Para um introvertido, "continuar olhando para fora" é desgastante. As expressões nos rostos das pessoas, a atmosfera da sala, a quantidade de informação que entra. Se você continuar voltado para fora, sua energia se perde constantemente. E quem você é se torna turvo. Por outro lado, "olhar para dentro" significa enfrentar suas emoções, desejos e padrões de pensamento honestamente. Significa silenciar o ruído externo e ouvir sua voz interior. Jung chamou isso de "despertar". Só olhando para dentro você pode saber quem você é. E a partir daí, pela primeira vez, você pode se conectar com os outros "na realidade, não em um sonho".
Além disso, o pensamento de Jung inclui os conceitos de "Projeção e Sombra". Dentro do coração humano dormem desejos que não se quer admitir, emoções suprimidas e fraquezas que foram negadas; Jung nomeou isso de Sombra. O que acontece se você sai pelo mundo ignorando essa Sombra? Os elementos suprimidos não desaparecem; eles se manifestam como "projeções" nos outros.
Vejamos um exemplo claro.
Quando você sente uma raiva intensa, pensando: "Aquela pessoa só pensa em si mesma," a força dessa raiva às vezes pode parecer anormal. É uma situação em que qualquer outra pessoa pensaria: "Será que vale a pena ficar tão irritado?" e, no entanto, você ferve sozinho. Claro, eu também tenho isso. Muito. Lendo isso de uma perspectiva junguiana, isso é frequentemente uma projeção. Seu próprio desejo suprimido de ser egoísta (mas acreditando que não deve ser egoísta) está sendo visto na outra pessoa. É por isso que você reage mais fortemente do que uma pessoa normal ao "comportamento egoísta" dela. Porque eles estão incorporando corajosamente a parte de si mesmo que você está negando ao dizer: "Não posso ser egoísta!!!" ou "Tenho que pensar nos outros!!!", você não consegue perdoar isso.
Ou, ouço frequentemente histórias como esta: alguém que nunca para de criticar o outro dizendo: "Essa pessoa é fraca, desiste fácil," está na verdade aterrorizado com sua própria fraqueza e desesperado para agir com força. Ou alguém que continua duvidando dos outros, dizendo: "Essa pessoa é falsa, não é sincera," não percebe que eles mesmos estão vivendo enquanto suprimem seus verdadeiros sentimentos. A flecha da crítica aos outros frequentemente segue a trajetória de um bumerangue.

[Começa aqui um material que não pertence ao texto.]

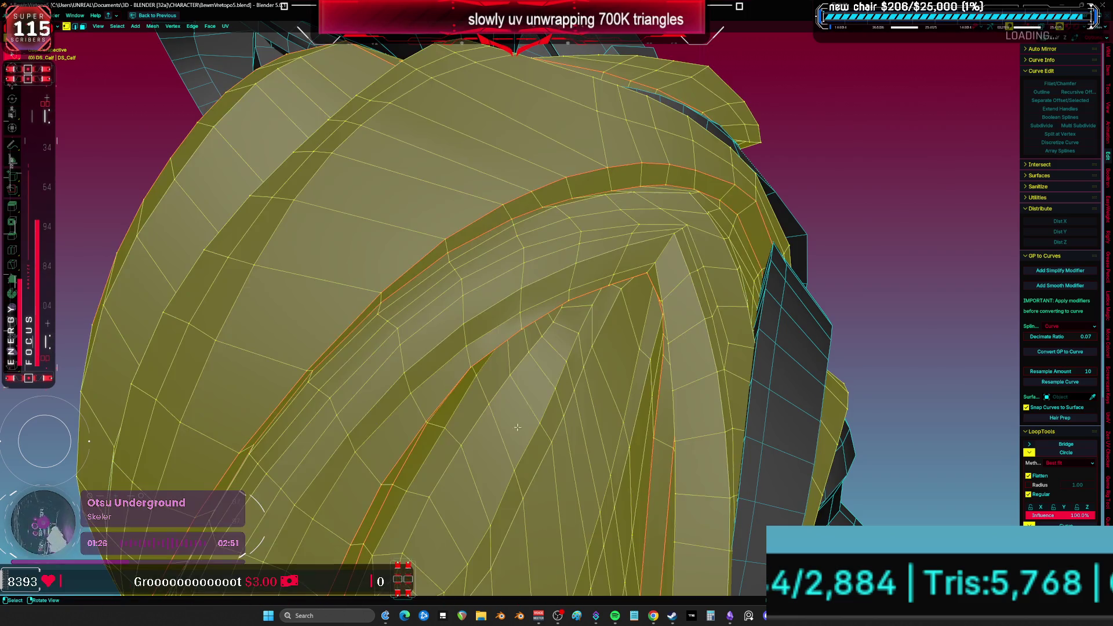
{"action": "left_click", "coordinate": [574, 333]}
{"action": "key", "text": "g"}
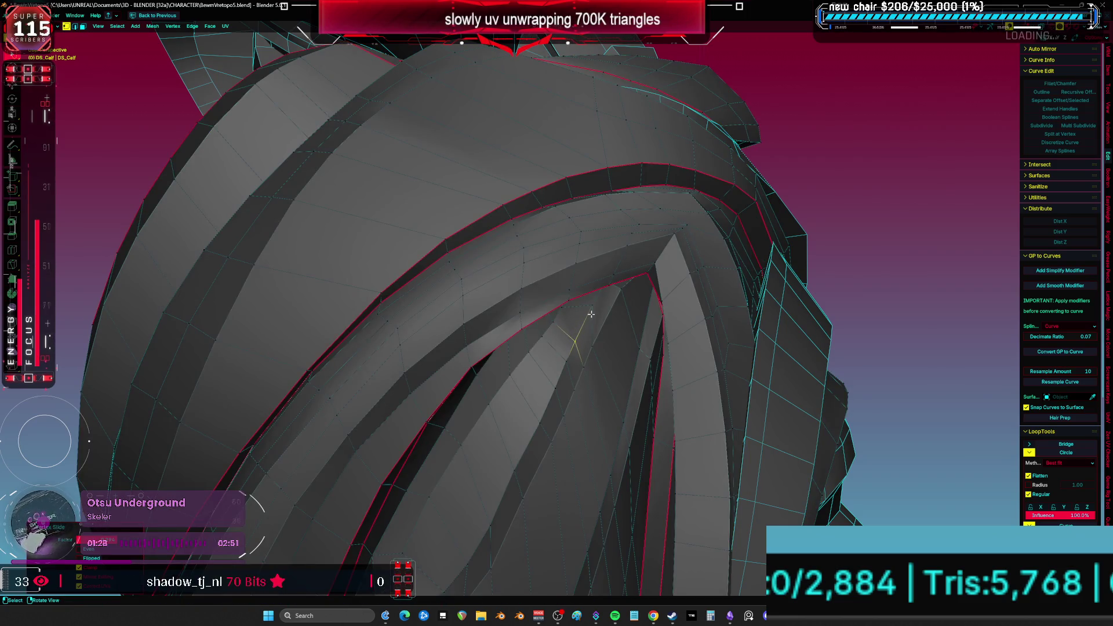
{"action": "key", "text": "g"}
{"action": "key", "text": "g"}
{"action": "left_click", "coordinate": [583, 331]}
{"action": "key", "text": "a"}
{"action": "middle_click_drag", "start_coordinate": [583, 331], "coordinate": [577, 317]}
{"action": "key", "text": "alt+a"}
- Slide one more vertex at the top of the calf armor and recheck the mesh
{"action": "scroll", "coordinate": [577, 318], "scroll_direction": "up", "scroll_amount": 2}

O padrão oposto também existe. Idealizar excessivamente alguém, em vez de sentir raiva, também é uma forma de projeção. Quando surge o sentimento de que "Essa pessoa é perfeita, só ela me entende," isso reflete sua própria fome interior de ser "completamente aceito" ou "completamente compreendido por alguém." Portanto, se a pessoa idealizada mostra até mesmo uma pequena falha humana, você fica instantaneamente desiludido. A pessoa não mudou; a projeção simplesmente desabou. O termo "fenômeno do sapo" (kaeruka genshou) foi popular nas redes sociais há um tempo, e é exatamente isso. Você projeta seu interior na outra pessoa e a idealiza excessivamente. O padrão romântico para tais pessoas é caracterizado por ser "fácil de esquentar e fácil de esfriar, e muito instável." Isso também é causado pelo que Jung chama de "Projeção e Sombra".
Uma pessoa que não enfrenta sua própria Sombra não consegue ver os outros com precisão. Quanto mais ela sai para o mundo, mais continua a projetar seu inconsciente nos outros, andando como se estivesse em um sonho. Essa é uma das intenções por trás das palavras de Jung.
Agora, para os introvertidos, essa tarefa de "olhar para dentro" não é algo que eles não saibam fazer. Na verdade, eles são bons nisso. Quando sozinhos em um ambiente tranquilo, seus pensamentos naturalmente se voltam para dentro. Eles podem passar tempo mergulhando em perguntas como: "Por que fiquei tão magoado naquela época?" ou "O que eu realmente quero?" Os introvertidos podem perceber com relativa facilidade as "projeções e sombras" dentro de si mesmos. Se você conseguir percebê-las, pode resolver significativamente a "dificuldade de viver" nos relacionamentos interpessoais e no amor. Esta é uma grande vantagem.
O "despertar" de Jung é a tarefa de conhecer seu próprio "contorno" tão profunda e francamente quanto possível.